The study enrolled 32 patients (median age 65.5 years). Most patients (n=22) had initial stage usT3Nx disease, while four had usT2Nx and six had disease that was not evaluable on ultrasound.

Patients were treated with nivolumab 240 mg every 2 weeks and ipilimumab 1 mg/kg every 6 weeks, followed by radical surgery 5 weeks after the last injection of nivolumab. Patients with Becker tumor regression grade (TRG) <3 were treated with adjuvant nivolumab 480 mg every 4 weeks.

Of the 32 patients, 29 underwent surgery, two had complete endoscopic response with tumor-free biopsies and refused surgery, and one had a metastatic progression and did not undergo surgery.

Of the 29 patients who underwent surgery, 17 had a pathological complete response (TRG 1a as per Becker grade), four had TRG 1b (<10% residual tumor per tumor bed), two had TRG 2 (10-50% of residual tumor), and six had TRG 3 (˃50% of residual tumor).

With a median follow-up of 12 months, 30 patients were alive and without relapse.

As for safety, 25% of patients had grade 3/4 treatment-related adverse events (TRAEs), while 17 patients had perioperative and/or postoperative complications (up until 90 days after surgery).

The study “raises the question whether surgery can be delayed or avoided for some patients with localized MSI/dMMR gastric or [GEJ] adenocarcinoma if immune checkpoint inhibitors are effective,” Andre said.

AK104

In their phase Ib/II study, Ji and his colleagues included 96 patients (median age 62.7 years, 70.8% male, 62.5% with ECOG PS 1, and 44.8% with liver metastasis) with unresectable advanced gastric or GEJ adenocarcinoma (regardless of PD-L1 status) and with a history of no prior therapy. Patients with known HER2-positive status were excluded.

Enrolled patients received AK104 (4 mg/kg, 6 mg/kg, 10 mg/kg, once every 2 weeks, or 10 mg/kg, 15 mg/kg once every 3 weeks), plus chemotherapy (either modified XELOX once every 2 weeks, or XELOX once every 3 weeks).

At a median follow-up of 9.95 months, 88 of the 96 patients had at least one post-baseline tumor evaluation. Of those 88 patients, 56 had a partial response, while two had a complete response. Stable disease was reported in another 23 patients, accounting for a disease control rate of 92.0%.

The median duration of response was 6.93 months, with a median time to response of 1.46 months.

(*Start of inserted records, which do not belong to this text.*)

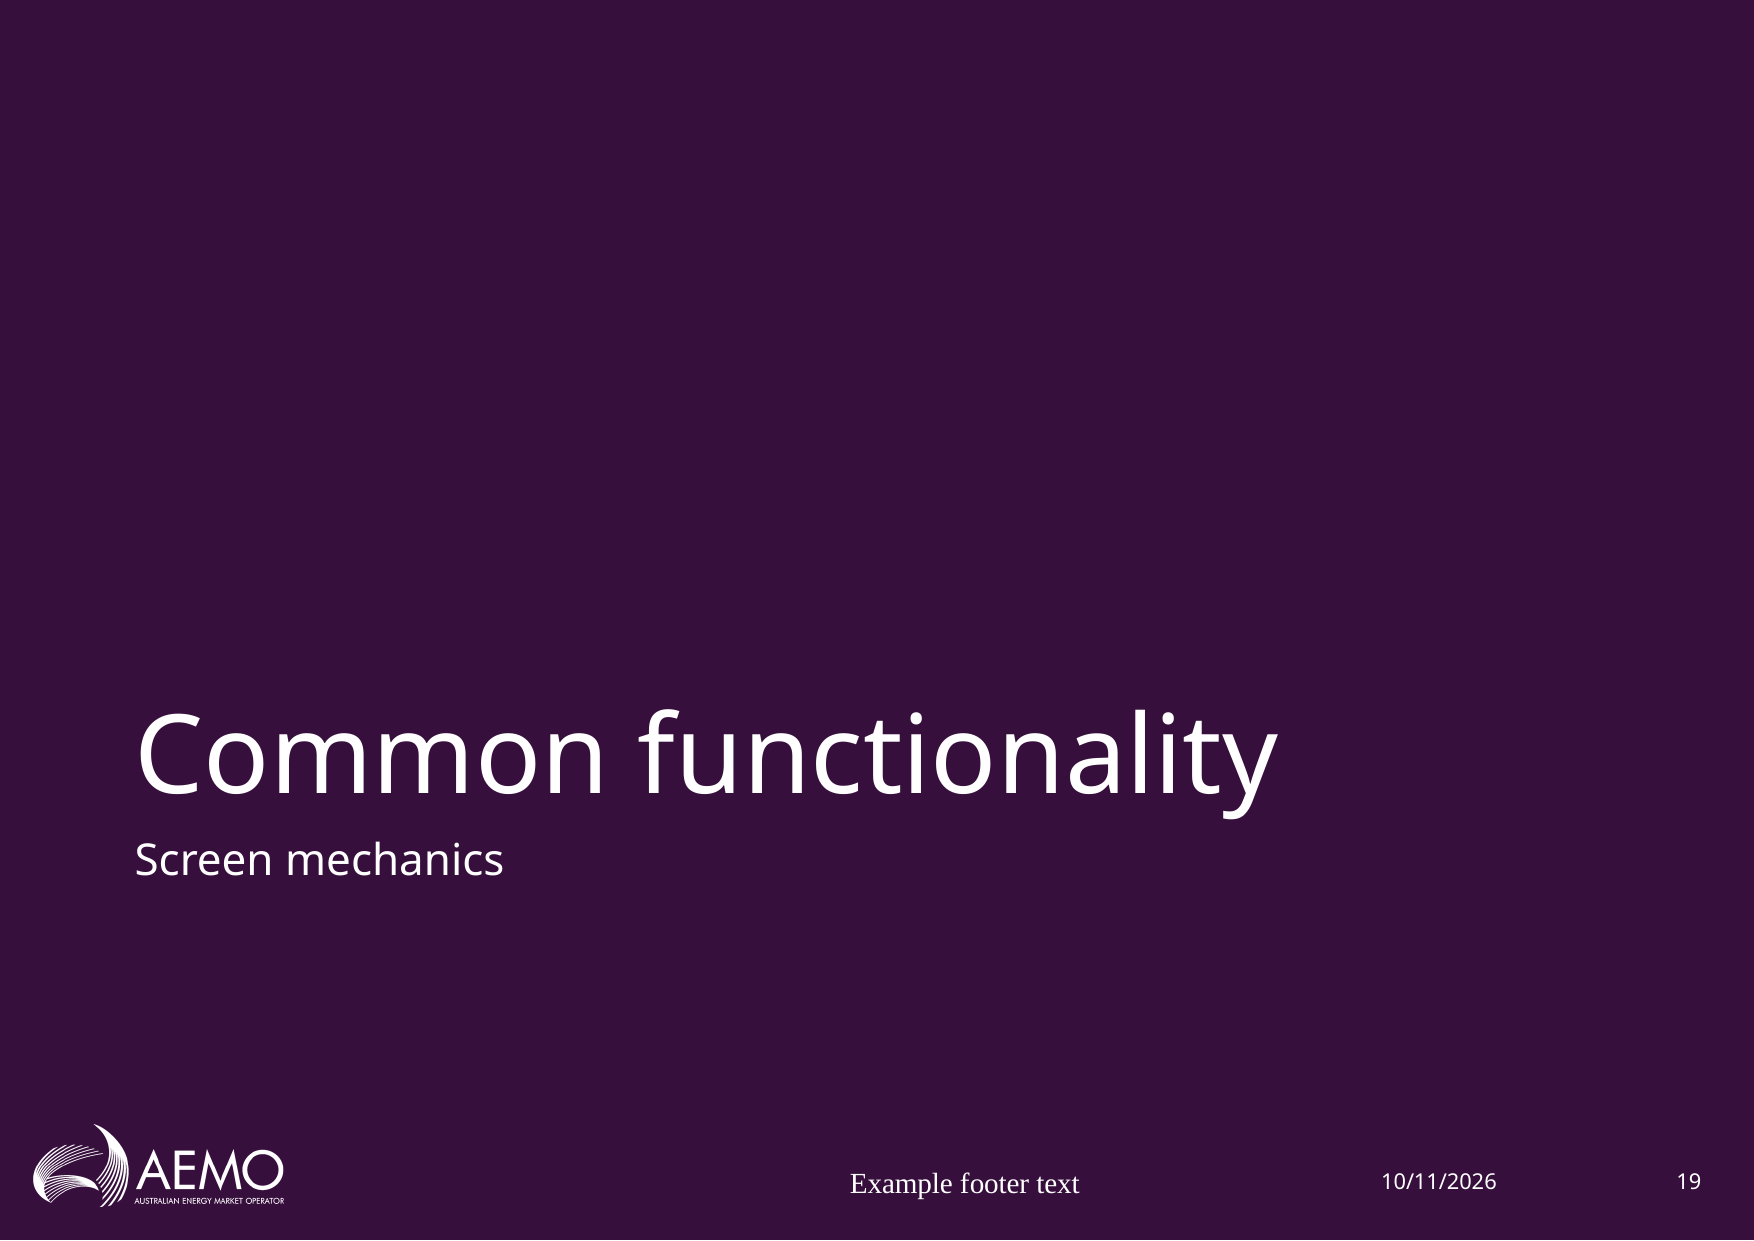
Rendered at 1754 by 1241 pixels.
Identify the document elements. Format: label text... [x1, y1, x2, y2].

slide_number 19 [1633, 1149, 1717, 1216]
footer Example footer text [580, 1149, 1349, 1216]
picture [33, 1124, 284, 1207]
list Screen mechanics [119, 829, 1633, 1102]
title Common functionality [119, 309, 1633, 825]
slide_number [1366, 1149, 1616, 1216]
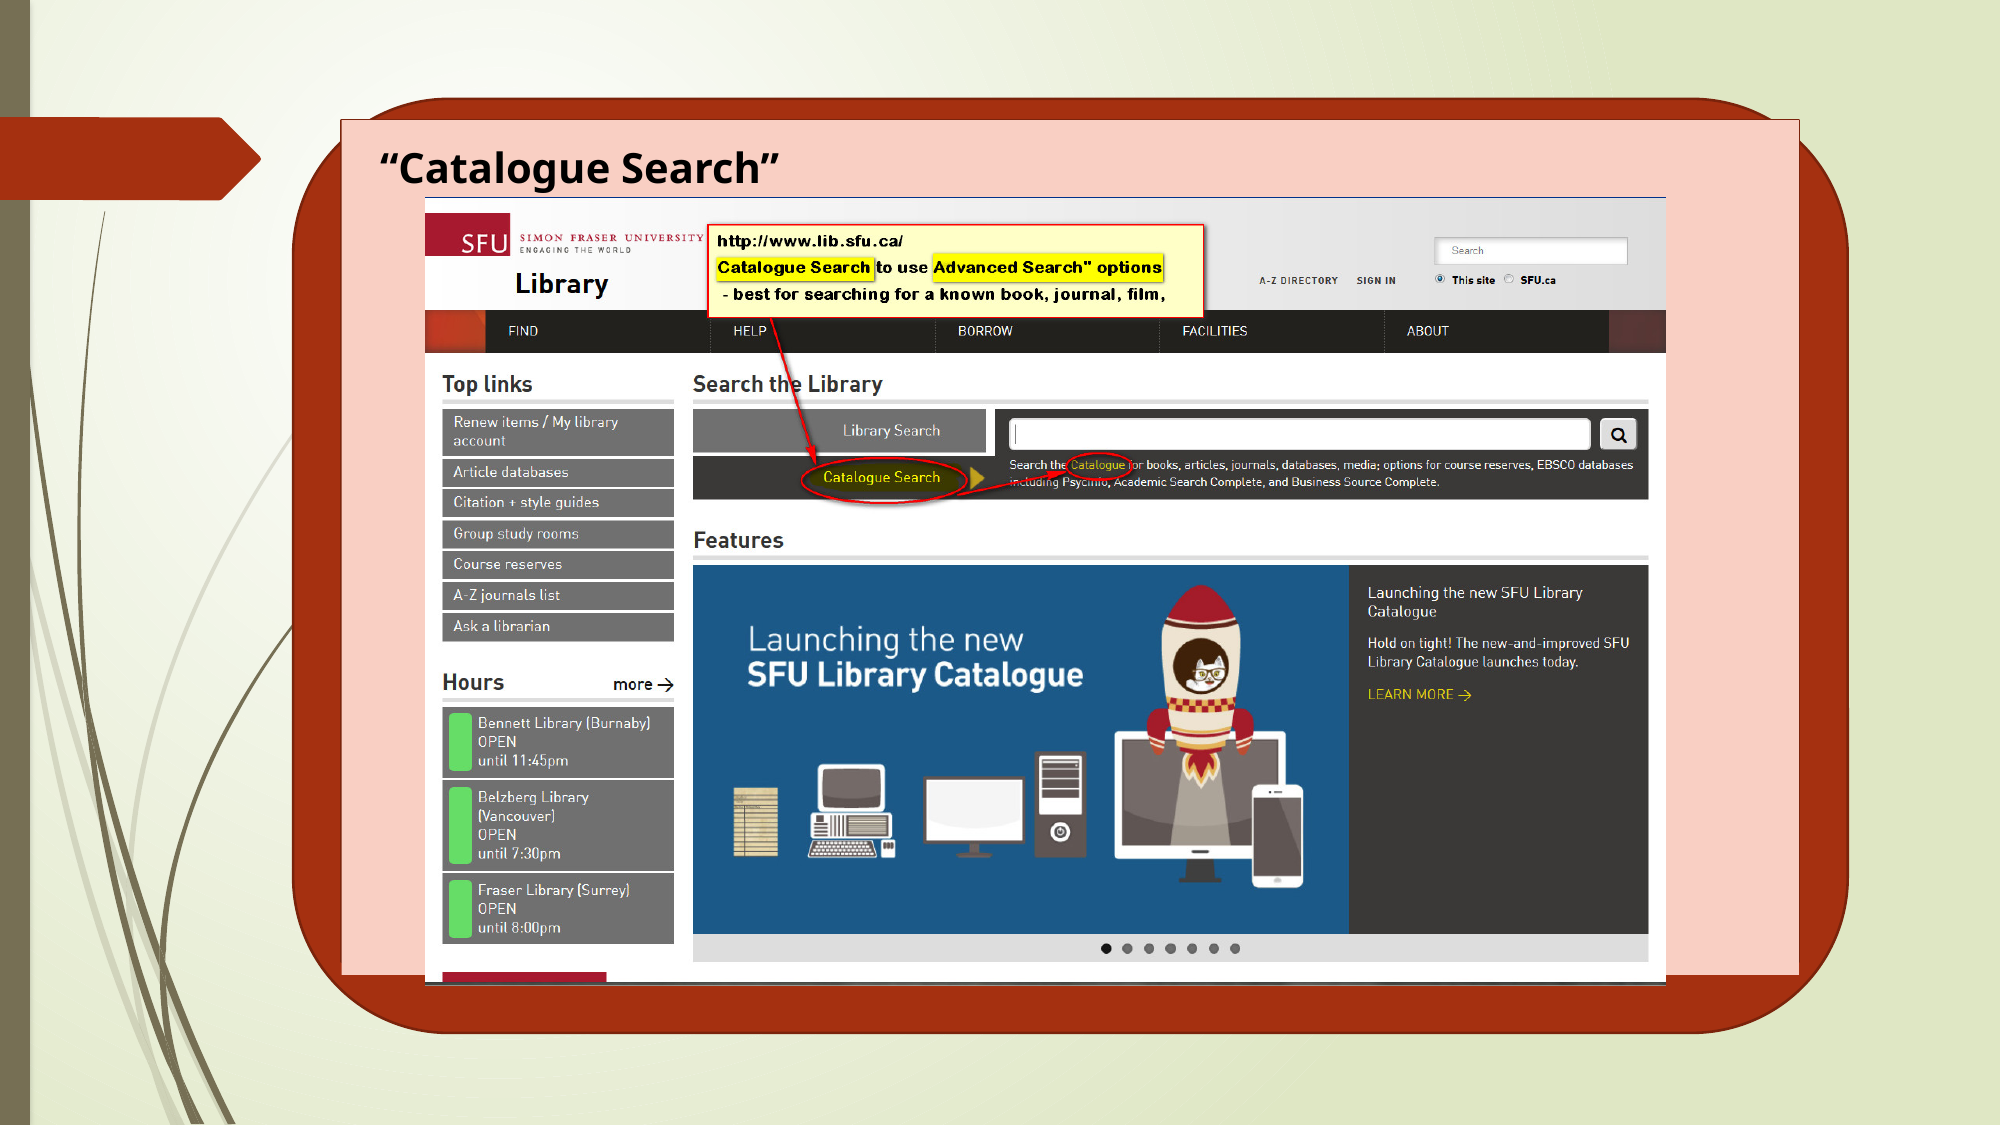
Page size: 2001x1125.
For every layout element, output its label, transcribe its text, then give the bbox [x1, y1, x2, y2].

Median progression-free survival was 7.1 months (95% CI 5.5-10.48), while median overall survival was 17.41 months (bottom limit of 95% CI 12.35).

TRAEs occurred in 97.9% of patients, the most frequent of which were decreased platelet count (60.4%), decreased white blood cell count (58.3%), reduced neutrophil count (56.3%), anemia (47.9%), nausea (30.2%), vomiting (30.2%), and increased aspartate aminotransferase (30.2%). Grade ≥3 TRAEs occurred in 62.5% of patients.

“AK104 plus chemo presents a potential new first-line treatment option for these patients,” observed Ji, who added that a phase III study of AK104 combined with chemotherapy as a first-line therapy for gastric or GEJ cancer is ongoing.